The engine section describes how to take the files from the accelerator root directory and transform them into the contents of a generated project file.

The YAML notation here defines what is called a transform. A transform is a function on a set of files. It uses a set of files as input. It produces a modified set of files as output derived from this input.

Different types of transforms do different tasks:

  • Filtering the set of files: that is, removing, or keeping files that match certain criteria.
  • Changing the contents of files. For example, replacing some strings in the files.
  • Renaming or moving files: that is, changing the paths of the files.

The notation also provides the composition operators merge and chain, which enable you to create more complex transforms by composing simpler transforms together.

The following is an example of what is possible. To learn the notation, see Introduction to transforms.

Engine example

engine:
  include:
    ["**/*.md", "**/*.xml", "**/*.gradle", "**/*.java"]
  exclude:
    ["**/secret/**"]
  let:
    - name: includePoms
      expression:
        "#buildType == 'Maven'"
    - name: includeGradle
      expression: "#buildType == 'Gradle'"
  merge:
    - condition:
        "#includeGradle"
      include: ["*.gradle"]
    - condition: "#includePoms"
      include: ["pom.xml"]
    - include: ["**/*.java", "README.md"]
      chain:
        - type: ReplaceText
          substitutions:
            - text: "Hello World!"
              with: "#greeting"
  chain:
    - type: RewritePath
      regex: (.*)simpleboot(.*)
      rewriteTo: "#g1 + #packageName + #g2"
    - type: ReplaceText
      substitutions:
        - text: simpleboot
          with: "#packageName"
  onConflict:
    Fail

Engine notation descriptions

This section describes the notations in the preceding example.

engine is the global transformation node. It produces the final set of files to be zipped and returned from the accelerator. As input, it receives all the files from the accelerator repository root. The properties in this node dictate how this set of files is transformed into a final set of files zipped as the accelerator result.

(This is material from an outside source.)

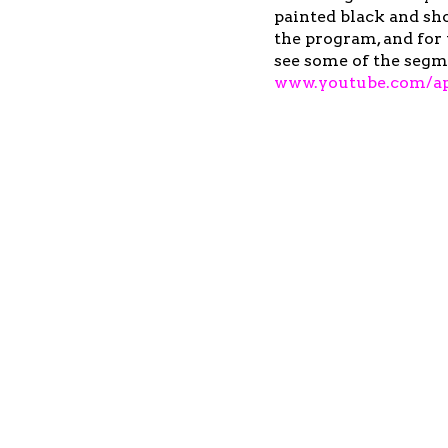
painted black and sho
the program, and for 
see some of the segm
www.youtube.com/ap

engine.include filters the set of files, retaining only those matching a list of path patterns. This ensures that that the accelerator only detects files in the repository that match the list of patterns.

engine.exclude further restricts which files are detected. The example ensures files in any directory called secret are never detected.

engine.let defines additional variables and assigns them values. These derived symbols function such as options, but instead of being supplied from a UI widget, they are computed by the accelerator itself.

engine.merge executes each of its children in parallel. Each child receives a copy of the current set of input files. These are files remaining after applying the include and exclude filters. Each of the children therefore produces a set of files. All the files from all the children are then combined, as if overlaid on top of each other in the same directory. If more than one child produces a file with the same path, the transform resolves the conflict by dropping the file contents from the earlier child and keeping the contents from the later child.

engine.merge.chain specifies additional transformations to apply to the set of files produced by this child. In the example, ReplaceText is only applied to Java files and README.md.

engine.chain applies transformation to all files globally. The chain has a list of child transformations. These transformations are applied after everything else in the same node. This is the global node. The children in a chain are applied sequentially.

engine.onConflict specifies how conflict is handled when an operation, such as merging, produces multiple files at the same path: - Fail raises an error when there is a conflict. - UseFirst keeps the contents of the first file. - UseLast keeps the contents of the last file. - Append keeps both by using cat <first-file> <second-file>.